NFS Carbon Wii has a very limited multiplayer mode and this limits it's replay value significantly. The multiplayer aspect of NFS Carbon Wii only supports 2 player splitscreen. There is no online support, no computer opponents, very few options and no music during multiplayer. You can unlock all the cars for multiplayer by completing the career mode. The multiplayer is fun on the Wii, but with such little depth, it may get old quickly and seems to be more of a novelty. NFS Carbon Wii has decent value for a console launch title. With over 66 racing events in career mode and tight controls it's mostly a lot of fun while it lasts. It took me about 30 hours to complete the game's career mode 100%. About 5 of those hours were wasted on races that had to be restarted due to bugs and poor game design. Also, the career mode is deceptively stretched out by rival challenges. These challenges are issued by opposing racing crews who are trying to take territories away from you that you have already won. These challenges are more annoying than anything as they force you to re-race the exact same races that you have already won.
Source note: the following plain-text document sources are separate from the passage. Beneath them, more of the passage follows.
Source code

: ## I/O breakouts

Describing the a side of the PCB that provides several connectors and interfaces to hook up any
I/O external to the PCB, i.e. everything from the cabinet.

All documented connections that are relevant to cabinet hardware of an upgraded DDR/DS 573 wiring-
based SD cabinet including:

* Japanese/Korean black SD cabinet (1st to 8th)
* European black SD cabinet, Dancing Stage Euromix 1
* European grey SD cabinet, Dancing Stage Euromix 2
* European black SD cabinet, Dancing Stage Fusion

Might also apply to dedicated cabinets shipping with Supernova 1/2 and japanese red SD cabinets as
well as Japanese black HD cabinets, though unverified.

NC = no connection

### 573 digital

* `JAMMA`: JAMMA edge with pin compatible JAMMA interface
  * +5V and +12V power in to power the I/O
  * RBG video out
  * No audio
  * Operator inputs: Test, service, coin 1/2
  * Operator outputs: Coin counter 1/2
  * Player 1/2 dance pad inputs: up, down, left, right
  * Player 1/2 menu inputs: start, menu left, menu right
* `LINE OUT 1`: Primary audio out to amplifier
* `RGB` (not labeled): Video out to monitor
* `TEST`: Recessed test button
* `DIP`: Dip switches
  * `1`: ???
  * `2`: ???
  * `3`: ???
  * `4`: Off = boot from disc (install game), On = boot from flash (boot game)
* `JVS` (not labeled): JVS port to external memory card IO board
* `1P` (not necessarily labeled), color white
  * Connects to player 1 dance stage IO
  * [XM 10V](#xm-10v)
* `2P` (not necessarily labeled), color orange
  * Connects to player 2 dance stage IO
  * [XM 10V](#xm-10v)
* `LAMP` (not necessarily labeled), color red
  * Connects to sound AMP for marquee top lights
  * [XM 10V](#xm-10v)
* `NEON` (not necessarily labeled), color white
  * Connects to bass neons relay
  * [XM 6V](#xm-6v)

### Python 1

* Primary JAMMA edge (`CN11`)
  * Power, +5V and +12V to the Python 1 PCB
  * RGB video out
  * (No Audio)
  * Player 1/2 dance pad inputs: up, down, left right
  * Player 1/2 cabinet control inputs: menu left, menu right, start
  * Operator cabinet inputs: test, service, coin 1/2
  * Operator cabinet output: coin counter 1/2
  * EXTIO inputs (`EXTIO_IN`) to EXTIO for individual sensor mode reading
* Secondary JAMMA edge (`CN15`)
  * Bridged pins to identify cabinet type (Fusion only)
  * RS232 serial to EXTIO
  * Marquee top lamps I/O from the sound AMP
I give NFS Carbon Wii a 7 for value.
Reviewer's Tilt: 8
I'm giving this game a tilt of 8 because of my love-hate relationship with this game.
I love the exhilarating sense of speed, awesome sound and above all excellent Wii-mote control of the cars. This innovation of using the Wii-mote showcases what the Wii is capable of and is tremendously cool! The first 60% of the career mode was extremely enjoyable and fun!
I hate EA's poor QA in the last 40% of the career mode. EA had plenty of time to fix the shortcomings of this version. The same bugs from the previous versions of NFS Carbon are still as blaring and annoying in the Wii version. Couple this with a complete disregard of the Wii-mote pointer as a revolutionary tool for menus and interface and it takes a tilt of 14 down 6 points to a tilt of 8.
Conclusion: 8.3 Great!!
I haven't played Excite Truck nor GT Pro Series for the Wii. But from all of the user forums and reviews, I think it's pretty safe to say that this is the best racing launch title for the Wii.
Unfortunately, all the bugs and flawed game design elements of the previous versions of NFS Carbon have found their way into the Wii version.
The excellent implementation of the Wii-mote for racing has created an innovative, fun and truly unique racing experience which helps make up for the game's problems.
If you've just picked up a brand new Wii and are itching for a satisfying racing experience, NFS Carbon for the Wii is your best bet today! It has a fairly deep career mode but it's simplistic multiplayer mode and buggy second half may only warrant a rental for people on a tight budget. NFS Carbon Wii is easily recommendable to racing gamers who are looking for something exciting and new or for people who want to see what sort of experience the Wii-mote is capable of delivering.